Task to carry out:
Copy out every line of the records below without changing anything, but leave out the pictures.

Listings of boxed layout items:
------------------------------------------------------------

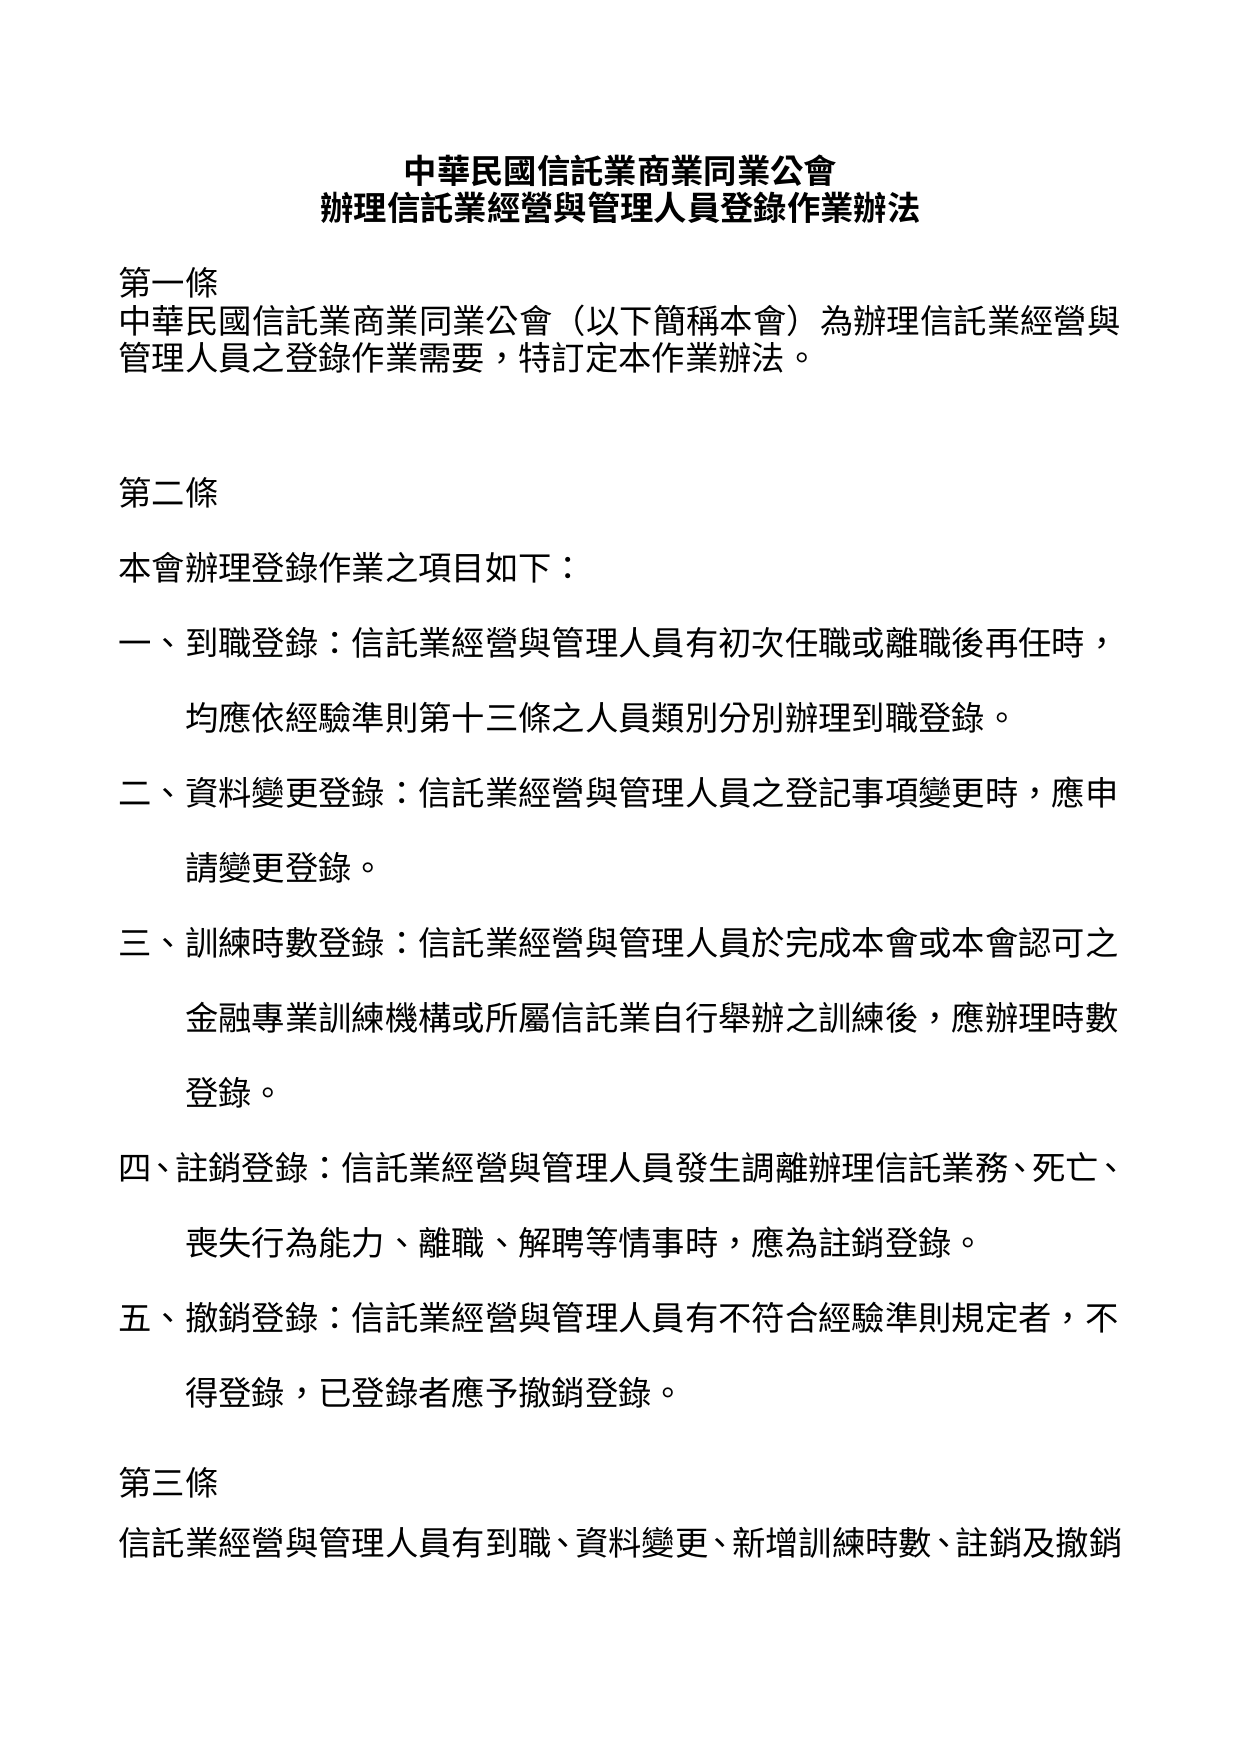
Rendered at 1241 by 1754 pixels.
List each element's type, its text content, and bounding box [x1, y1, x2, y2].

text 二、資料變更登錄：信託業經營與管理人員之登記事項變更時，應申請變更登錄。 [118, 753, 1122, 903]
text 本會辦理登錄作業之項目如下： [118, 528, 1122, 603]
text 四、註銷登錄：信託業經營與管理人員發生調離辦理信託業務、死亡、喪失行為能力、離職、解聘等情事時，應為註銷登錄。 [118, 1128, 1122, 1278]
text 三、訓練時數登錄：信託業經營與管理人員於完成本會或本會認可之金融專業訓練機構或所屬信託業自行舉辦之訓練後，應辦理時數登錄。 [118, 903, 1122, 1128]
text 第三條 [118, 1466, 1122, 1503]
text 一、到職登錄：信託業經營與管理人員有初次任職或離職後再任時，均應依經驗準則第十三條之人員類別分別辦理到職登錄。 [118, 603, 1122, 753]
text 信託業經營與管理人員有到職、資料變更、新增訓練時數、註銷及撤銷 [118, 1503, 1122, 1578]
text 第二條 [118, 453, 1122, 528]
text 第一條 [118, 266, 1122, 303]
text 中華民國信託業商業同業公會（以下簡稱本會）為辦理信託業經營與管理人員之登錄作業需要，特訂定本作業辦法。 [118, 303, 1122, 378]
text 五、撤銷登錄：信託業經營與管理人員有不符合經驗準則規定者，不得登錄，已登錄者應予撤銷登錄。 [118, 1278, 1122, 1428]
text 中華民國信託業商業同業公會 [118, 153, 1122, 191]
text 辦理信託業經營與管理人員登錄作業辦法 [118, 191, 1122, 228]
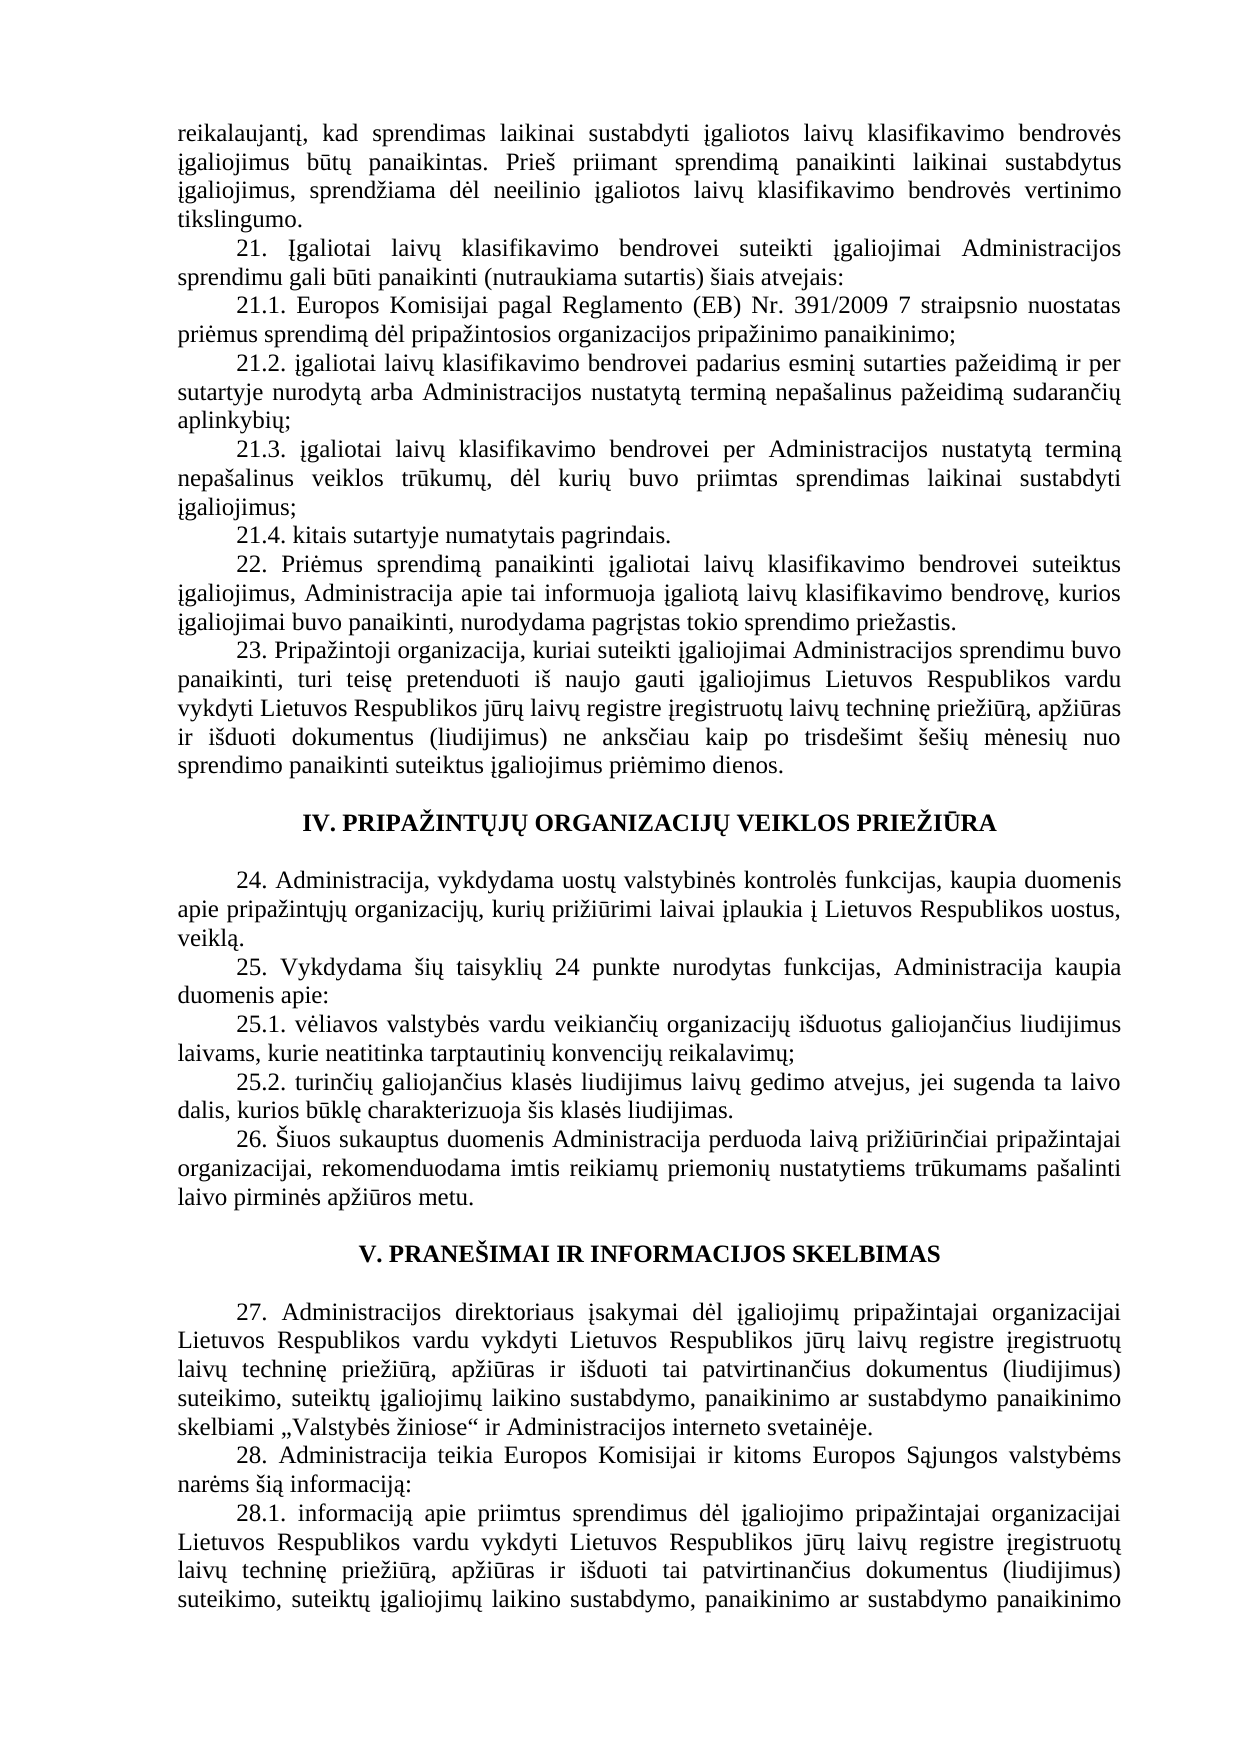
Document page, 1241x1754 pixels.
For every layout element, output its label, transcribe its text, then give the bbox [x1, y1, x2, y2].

------------------------------------------------------------

Task solution:
Rendered at 1241 by 1754 pixels.
List each element's type, its text content, and bounding box [x1, y1, x2, y2].

text 二、資料變更登錄：信託業經營與管理人員之登記事項變更時，應申請變更登錄。 [118, 753, 1122, 903]
text 本會辦理登錄作業之項目如下： [118, 528, 1122, 603]
text 四、註銷登錄：信託業經營與管理人員發生調離辦理信託業務、死亡、喪失行為能力、離職、解聘等情事時，應為註銷登錄。 [118, 1128, 1122, 1278]
text 三、訓練時數登錄：信託業經營與管理人員於完成本會或本會認可之金融專業訓練機構或所屬信託業自行舉辦之訓練後，應辦理時數登錄。 [118, 903, 1122, 1128]
text 第三條 [118, 1466, 1122, 1503]
text 一、到職登錄：信託業經營與管理人員有初次任職或離職後再任時，均應依經驗準則第十三條之人員類別分別辦理到職登錄。 [118, 603, 1122, 753]
text 信託業經營與管理人員有到職、資料變更、新增訓練時數、註銷及撤銷 [118, 1503, 1122, 1578]
text 第二條 [118, 453, 1122, 528]
text 第一條 [118, 266, 1122, 303]
text 中華民國信託業商業同業公會（以下簡稱本會）為辦理信託業經營與管理人員之登錄作業需要，特訂定本作業辦法。 [118, 303, 1122, 378]
text 五、撤銷登錄：信託業經營與管理人員有不符合經驗準則規定者，不得登錄，已登錄者應予撤銷登錄。 [118, 1278, 1122, 1428]
text 中華民國信託業商業同業公會 [118, 153, 1122, 191]
text 辦理信託業經營與管理人員登錄作業辦法 [118, 191, 1122, 228]
Document page, 1241x1754 pixels.
For every layout element, output its label, transcribe its text, then give the bbox [x1, y1, x2, y2].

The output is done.